Fondi ai gruppi, per Maninchedda cade l’accusa di peculato
Nel 2005 il consigliere regionale non era presidente di Progetto Sardegna, il pm Cocco rinuncia all’esame
CAGLIARI. C’era un errore piuttosto evidente nell’invito a comparire notificato a Paolo Maninchedda, chiamato a rispondere di peculato per l’uso improprio di 3960 euro come presidente del gruppo di Progetto Sardegna a giugno del 2006: l’attuale assessore regionale ai lavori pubblici non era mai stato presidente del gruppo soriano, quindi non poteva aver disposto il pagamento di un sondaggio elettorale a Iglesias e neppure qualsiasi altra spesa da coprire coi fondi del gruppo.
Chiarito con una memoria depositata dall’avvocato Massimiliano Ravenna il vero ruolo ricoperto da Manichedda all’epoca dei fatti, il pm Marco Cocco ha rinunciato all’esame dell’indagato, in programma per venerdì 8 alle 9.30 al terzo piano del palazzo di giustizia.
Questo non significa che Maninchedda sia stato già prosciolto dall’accusa, ma lascia intendere che il magistrato chiederà di qui a breve l’archiviazione della sua posizione perché l’esponente del partito dei Sardi è chiaramente estraneo all’operazione decisa dal gruppo di Progetto Sardegna.

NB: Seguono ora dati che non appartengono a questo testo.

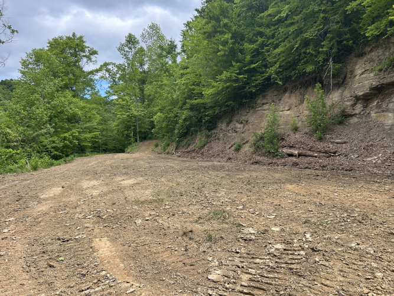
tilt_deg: -0.8
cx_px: 197
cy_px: 148
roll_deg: +0.5
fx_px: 296
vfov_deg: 53.0
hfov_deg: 67.3
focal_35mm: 26
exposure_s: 1/1019
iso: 50
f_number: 1.5
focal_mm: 5.7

Ma non è solo l’errore sul ruolo svolto da Maninchedda nel gruppo ad aver convinto il pm Cocco a rinunciare all’interrogatorio: l’articolo 12 del regolamento del Consiglio regionale stabilisce che «le cariche di componente l’ufficio di presidenza, di presidente di gruppo e di presidente di commissione permanente o speciale sono tra di loro incompatibili». Nei giorni indicati nella contestazione giudiziaria Maninchedda presiedeva la commissione bilancio, quindi non poteva essere presidente del gruppo. Ed è proprio nelle vesti di presidente della commissione che l’attuale assessore regionale entrò in rotta di collisione con il leader Renato Soru, al punto che il 28 luglio 2005 decise di lasciare il gruppo di Progetto Sardegna per aderire al gruppo misto. (m.l.)